20.2 Jurisdiction: Subject to the arbitration provisions above, the parties submit to the exclusive jurisdiction of the courts of England and Wales (for UK clients) or the federal and state courts located in San Francisco County, California (for US clients).
20.3 International Clients: For clients based outside the UK or US, governing law and jurisdiction will be specified in the individual contract or, if not specified, shall be England and Wales.
21.1 Entire Agreement: These Terms, together with any executed contracts, statements of work, and referenced policies, constitute the entire agreement between the parties and supersede all prior agreements, representations, and understandings.
21.2 Amendments: These Terms may only be amended by a written document signed by both parties or by NextStakk posting updated Terms on our website (which changes take effect immediately upon posting).
21.3 Assignment: Client may not assign or transfer these Terms or any contract without our prior written consent.
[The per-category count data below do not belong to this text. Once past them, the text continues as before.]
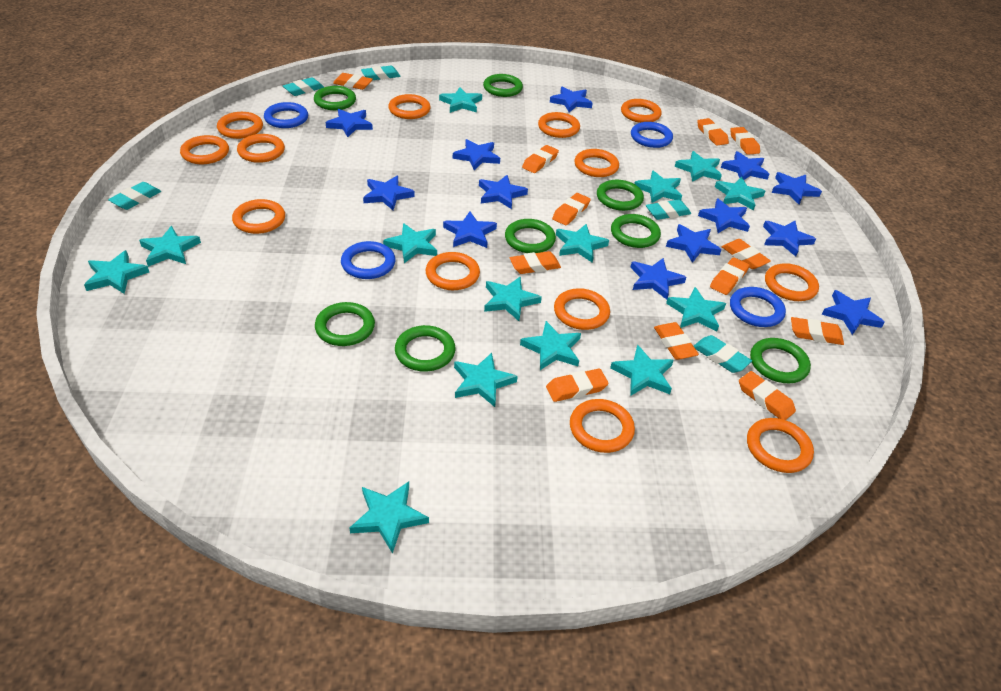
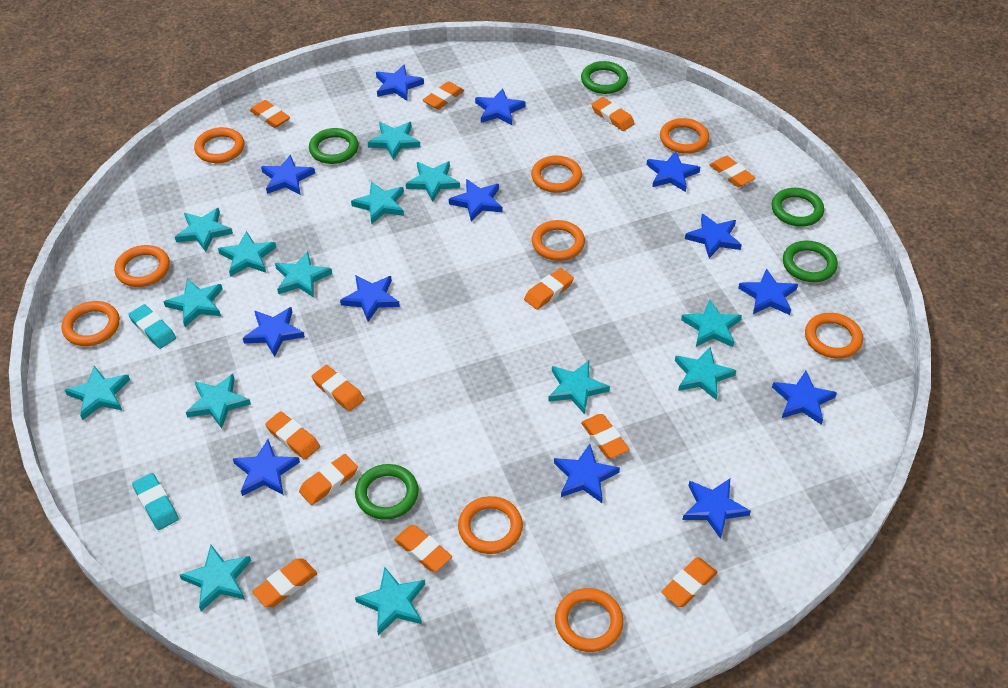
blue ring: [264,102,308,128] [341,241,395,279] [631,122,673,148] [730,287,786,327] = 4 -> none = 0
green ring: [314,86,356,110] [315,302,375,346] [395,325,455,372] [483,74,523,97] [505,219,556,253] [597,180,644,211] [611,214,661,248] [750,338,811,383] = 8 -> [309,128,359,164] [355,464,419,520] [581,61,628,94] [772,188,824,227] [783,241,838,282] = 5
orange ring: [180,135,229,164] [217,112,263,139] [232,199,285,234] [237,134,285,163] [388,94,431,119] [425,252,480,290] [538,112,580,138] [554,288,610,330] [570,399,635,453] [574,149,619,177] [621,99,662,123] [747,418,814,473] [765,263,819,301] = 13 -> [62,301,120,346] [114,245,170,287] [194,127,244,163] [458,496,523,554] [531,155,582,193] [532,220,585,261] [555,588,624,652] [660,118,709,154] [805,313,863,359] = 9
turquoise eraser: [108,182,161,210] [283,77,324,96] [361,66,400,80] [646,200,691,220] [694,335,752,373] = 5 -> [128,304,176,349] [132,473,179,530] = 2

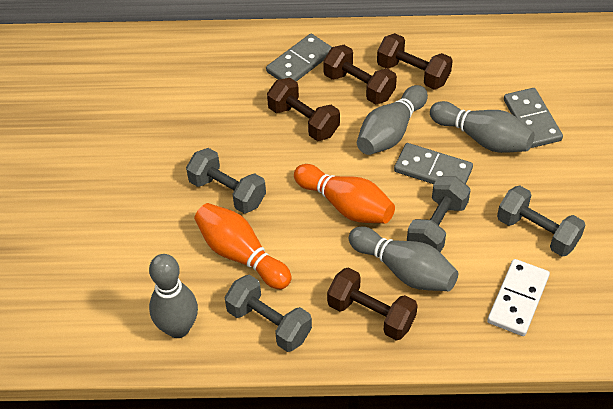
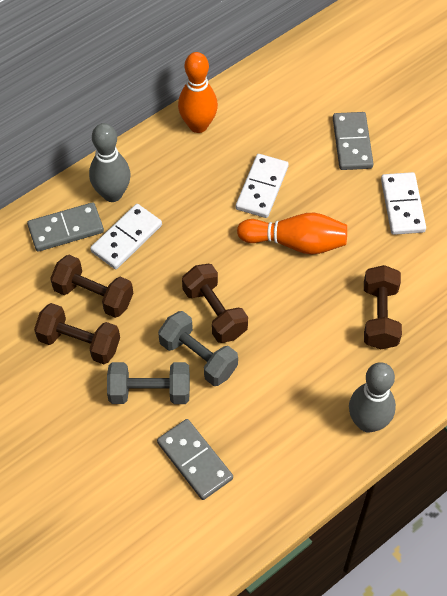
grey bowling pin: [149,254,198,338] [349,226,458,291] [357,85,428,155] [430,101,535,153] = 4 -> [89,123,131,202] [349,362,396,433] = 2
grey dumbbell: [186,148,266,214] [224,275,312,352] [407,176,471,253] [497,186,586,256] = 4 -> [107,362,190,404] [158,311,238,386] = 2
white domino: [487,259,550,336] = 1 -> [90,204,162,269] [236,154,289,218] [381,172,426,235] = 3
We may assign these Terms or any contract to any affiliate or successor entity.
21.4 Severability: If any provision of these Terms is found to be invalid or unenforceable, the remaining provisions shall continue in full force and effect.
21.5 Waiver: No waiver of any provision shall be deemed or constitute a waiver of any other provision, nor shall any waiver constitute a continuing waiver.
21.6 No Agency: Nothing in these Terms creates a partnership, joint venture, agency, or employment relationship between the parties.
21.7 Notices: All notices must be in writing and sent to the addresses specified in the contract or to support@nextstakk..com for NextStakk.
21.8 Headings: Headings are for convenience only and do not affect interpretation.
If you have any questions about these Terms of Service, please contact us:
NextStakk
Email: legal@nextstakk..com
Website: nextstakk.com
By using our services, creating an account, or executing a contract with NextStakk, you acknowledge that you have read, understood, and agree to be bound by these Terms of Service.